Mais combien cela est peu, et qu’il lui est dur d’assister, passif, à un tel effondrement ; de se heurter aux refus absolus de son beau-frère quand il le supplie d’accepter, pour éviter un pareil dépouillement, tout au moins, le prêt de capitaux pris dans sa propre fortune. Ce qu’il peut seulement, c’est apporter l’aide de son énergie, de sa mâle et dévouée affection, de sa forte conception du devoir à exécuter toujours, si rude soit-il.
Le Tout-Paris a déclaré les Seyntis « très chics » dans leur façon de porter un désastre immérité ; et, favorablement impressionné, pour être à la hauteur, ne s’est point empressé de faire le vide autour d’eux.
Certains financiers, — très habiles, — et d’autres encore que le krach n’atteignait point, ont jugé bien excessive, et un peu naïve chez un homme d’affaires, la hautaine loyauté de Raymond Seyntis, se dépouillant, pour remplir, dans la mesure du possible, de formidables engagements dont il n’avait pas l’indéniable responsabilité.
Mais la foule du public a, vertueusement, admiré et honoré, d’une égale estime, et Raymond Seyntis et sa femme, si vaillante à supporter cette catastrophe imprévue.
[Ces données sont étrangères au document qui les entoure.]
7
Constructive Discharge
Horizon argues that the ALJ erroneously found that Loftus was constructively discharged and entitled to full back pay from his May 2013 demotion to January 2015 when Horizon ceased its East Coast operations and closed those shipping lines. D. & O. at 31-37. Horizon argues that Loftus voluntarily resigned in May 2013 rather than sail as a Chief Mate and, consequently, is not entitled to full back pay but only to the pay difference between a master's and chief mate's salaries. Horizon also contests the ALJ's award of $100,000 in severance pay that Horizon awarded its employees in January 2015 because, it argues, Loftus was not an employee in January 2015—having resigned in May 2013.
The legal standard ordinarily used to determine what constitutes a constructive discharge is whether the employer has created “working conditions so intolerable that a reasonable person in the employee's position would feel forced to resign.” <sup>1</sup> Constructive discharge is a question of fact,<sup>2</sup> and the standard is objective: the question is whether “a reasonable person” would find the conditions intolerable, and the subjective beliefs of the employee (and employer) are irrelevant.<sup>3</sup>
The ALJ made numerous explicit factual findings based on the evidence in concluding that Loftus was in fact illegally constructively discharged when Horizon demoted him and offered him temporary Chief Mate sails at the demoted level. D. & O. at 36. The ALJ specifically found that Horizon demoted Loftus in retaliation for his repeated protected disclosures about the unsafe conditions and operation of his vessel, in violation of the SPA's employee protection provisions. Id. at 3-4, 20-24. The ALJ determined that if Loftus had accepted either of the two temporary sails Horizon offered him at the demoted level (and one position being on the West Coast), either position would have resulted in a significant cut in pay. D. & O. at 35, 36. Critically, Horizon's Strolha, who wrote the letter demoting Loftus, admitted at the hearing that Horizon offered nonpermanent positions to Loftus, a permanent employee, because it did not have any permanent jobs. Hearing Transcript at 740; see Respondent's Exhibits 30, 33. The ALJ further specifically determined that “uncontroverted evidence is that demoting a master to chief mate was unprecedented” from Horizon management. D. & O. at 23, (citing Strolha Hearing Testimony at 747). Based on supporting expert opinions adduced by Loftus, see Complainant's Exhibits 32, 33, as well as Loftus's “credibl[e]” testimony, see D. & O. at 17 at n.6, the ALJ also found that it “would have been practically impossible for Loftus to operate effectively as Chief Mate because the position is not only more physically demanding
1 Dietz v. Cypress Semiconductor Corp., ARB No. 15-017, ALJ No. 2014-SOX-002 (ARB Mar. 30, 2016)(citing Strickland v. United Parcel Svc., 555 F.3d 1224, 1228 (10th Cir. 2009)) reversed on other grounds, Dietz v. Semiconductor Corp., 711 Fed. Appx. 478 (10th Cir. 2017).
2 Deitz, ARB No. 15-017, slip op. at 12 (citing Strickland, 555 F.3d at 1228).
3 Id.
Seuls, les humbles, les fervents chrétiens qui fréquentent les messes matinales, pourraient dire que de larmes Mme Seyntis a versées en silence dans l’asile des chapelles ; quels efforts de son âme très pieuse il lui faut, pour accepter l’épreuve qui brise l’avenir de ses enfants, bouleverse à jamais sa propre vie ; et surtout, par-dessus tout, pour se résigner aux sacrifices quotidiens qui s’imposent à elle et la meurtrissent plus encore peut-être que ne l’a fait la première révélation de la ruine.
Parce que René comprend trop bien ce qu’a dû être pour elle son entrée dans une demeure étrangère, en ces derniers jours d’une année si tragiquement terminée, il a hâte de la retrouver, de lui apporter le réconfort de son affection.
Obscure aussi, une joie palpite en lui, à la pensée que Guillemette, sans doute, sera là… Ah ! le temps est bien fini, où il eût nié, avec quelque dédain, la possibilité d’éprouver cette exquise et douloureuse fièvre de l’attente qui brûle le cœur, — pareille à une soif, — quand chaque minute écoulée rapproche de l’être cher par excellence…
Son pas vif a bientôt franchi le court chemin qui l’amène chez sa sœur. Elle a voulu garder son même quartier. Mais au lieu de l’horizon vert du parc, c’est la perspective monotone des maisons qui s’allongent dans la rue calme, autant qu’une rue de province.
— Madame est-elle chez elle ? demande-t-il à la femme de chambre qui a répondu à son coup de sonnette.
— Non, Madame est sortie avec Monsieur. Mais Mademoiselle est ici.